Kızlar bir süre afallasa da bakır saçlı kız masanın üstündeki Amerikano'sunu kaptığı gibi Melek'e fırlattı. Melek refleksle geri çekilse de boynu ve omuzu hafifçe yanmıştı.

Tüm kantinin gözleri onların üstündeyken Melek sinirle sandalyenin üstüne çıkıp yukarıdan bakır saçlı kızın üstüne uçtu ve karnına tekme attı. Kız acıyla bağırarak yere düşerken sonunda birileri araya girdi.

Kız yerde ağlarken Melek de onu tutan ellerden kurtuldu. "Bırak, tamam." Dedikten sonra eğildi ve yerdeki çantasını aldı.

"Dua et bu yanıklar iz bırakmasın. Eğer en ufak bir iz kalırsa nerede olursan ol seni bulurum ve aynı izlere sahip olduğundan da emin olurum." Dedikten sonra Filiz'in de çantasını yerden kaldırdı ve ona uzattı. Filiz, eli dolu olduğu için çantayı koluna takması için kolunu uzattı. Tamamen şoka girmişti. Robotik hareketlerle Melek'i izliyordu.
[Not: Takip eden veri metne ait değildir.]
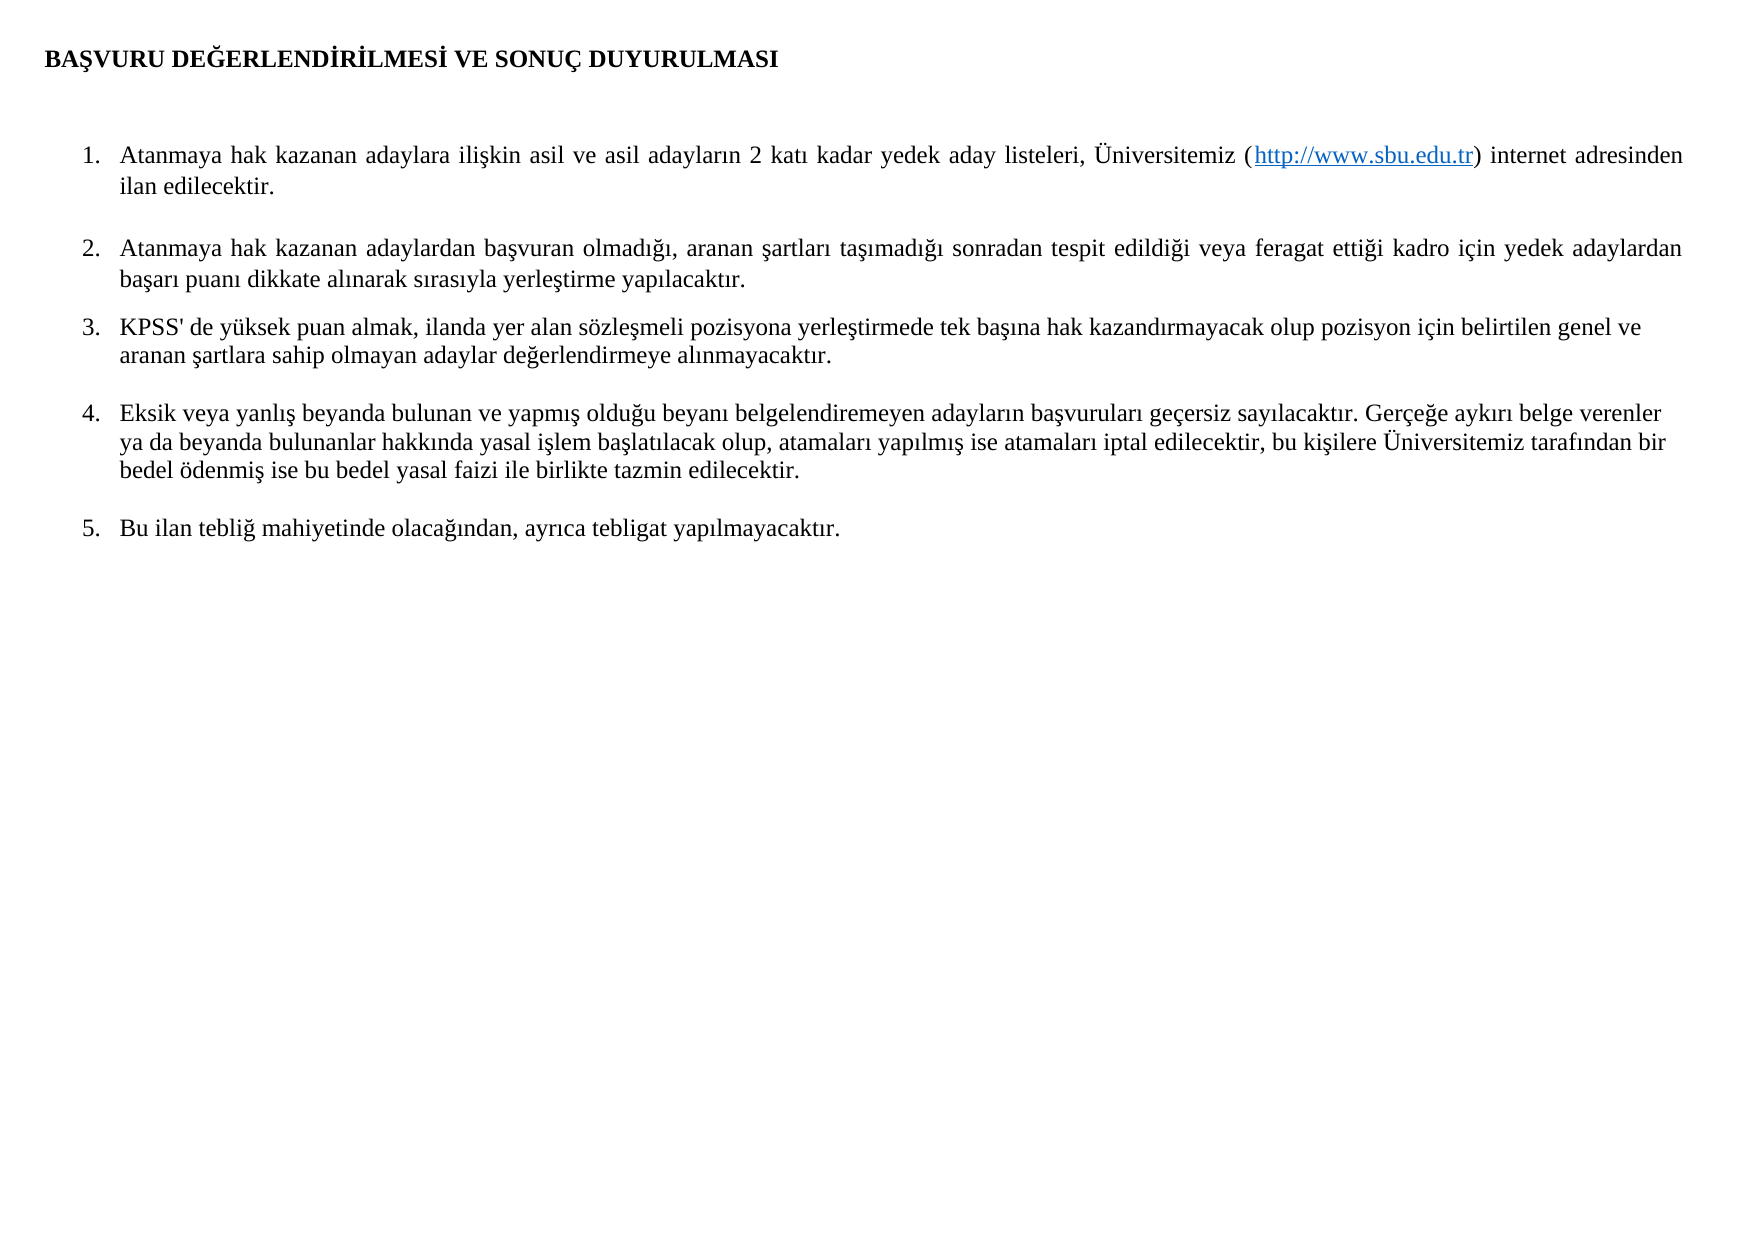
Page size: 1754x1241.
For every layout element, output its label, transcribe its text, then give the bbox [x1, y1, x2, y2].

list Bu ilan tebliğ mahiyetinde olacağından, ayrıca tebligat yapılmayacaktır. [82, 513, 1683, 542]
list Atanmaya hak kazanan adaylara ilişkin asil ve asil adayların 2 katı kadar yedek aday listeleri, Üniversitemiz (http://www.sbu.edu.tr) internet adresinden ilan edilecektir. [82, 140, 1683, 199]
list Atanmaya hak kazanan adaylardan başvuran olmadığı, aranan şartları taşımadığı sonradan tespit edildiği veya feragat ettiği kadro için yedek adaylardan başarı puanı dikkate alınarak sırasıyla yerleştirme yapılacaktır. [82, 233, 1683, 293]
list Eksik veya yanlış beyanda bulunan ve yapmış olduğu beyanı belgelendiremeyen adayların başvuruları geçersiz sayılacaktır. Gerçeğe aykırı belge verenler ya da beyanda bulunanlar hakkında yasal işlem başlatılacak olup, atamaları yapılmış ise atamaları iptal edilecektir, bu kişilere Üniversitemiz tarafından bir bedel ödenmiş ise bu bedel yasal faizi ile birlikte tazmin edilecektir. [82, 398, 1683, 484]
list KPSS' de yüksek puan almak, ilanda yer alan sözleşmeli pozisyona yerleştirmede tek başına hak kazandırmayacak olup pozisyon için belirtilen genel ve aranan şartlara sahip olmayan adaylar değerlendirmeye alınmayacaktır. [82, 312, 1683, 369]
text BAŞVURU DEĞERLENDİRİLMESİ VE SONUÇ DUYURULMASI [44, 44, 1683, 73]
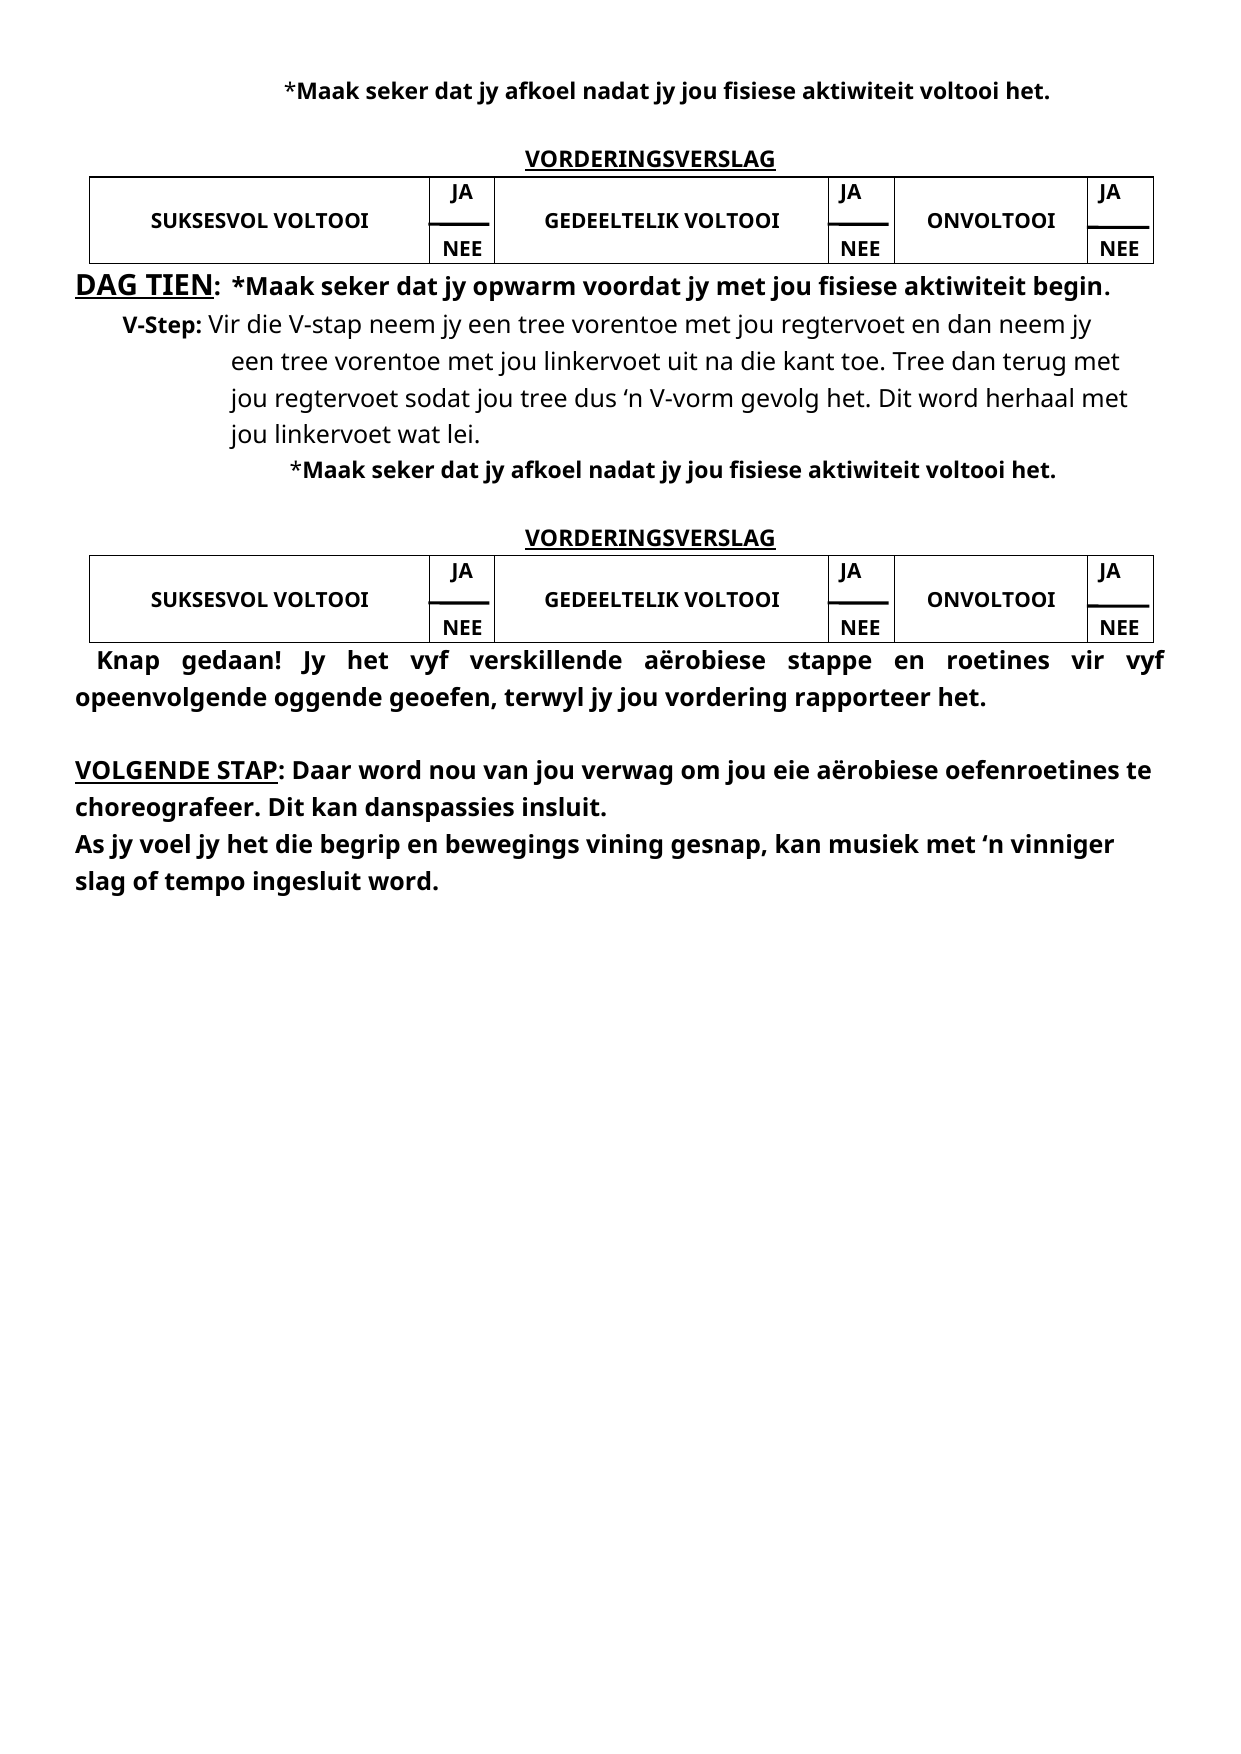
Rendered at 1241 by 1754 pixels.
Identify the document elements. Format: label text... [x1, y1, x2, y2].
"Geri zekâlılar ya!" diye söylenirken başkalarının masasına koyduğu çayını ve sandviçini aldı ve kantinin çıkışına yöneldi. Filiz de ardından onu sessizce takip etti.

Tüm herkes bir yana iki kişi vardı Melek'i hayranlıkla izleyen...

Sevdiği kıza cips almak için kantine gelen Yiğit ve en yakın arkadaşı Asil...

Elbette iki ay önce yüzüne doğru dürüst bakmadığı kızı tanımamıştı ancak bu hayran olmasına engel değildi. Ondan daha büyük hayranlık duyan kişi ise Asil'di.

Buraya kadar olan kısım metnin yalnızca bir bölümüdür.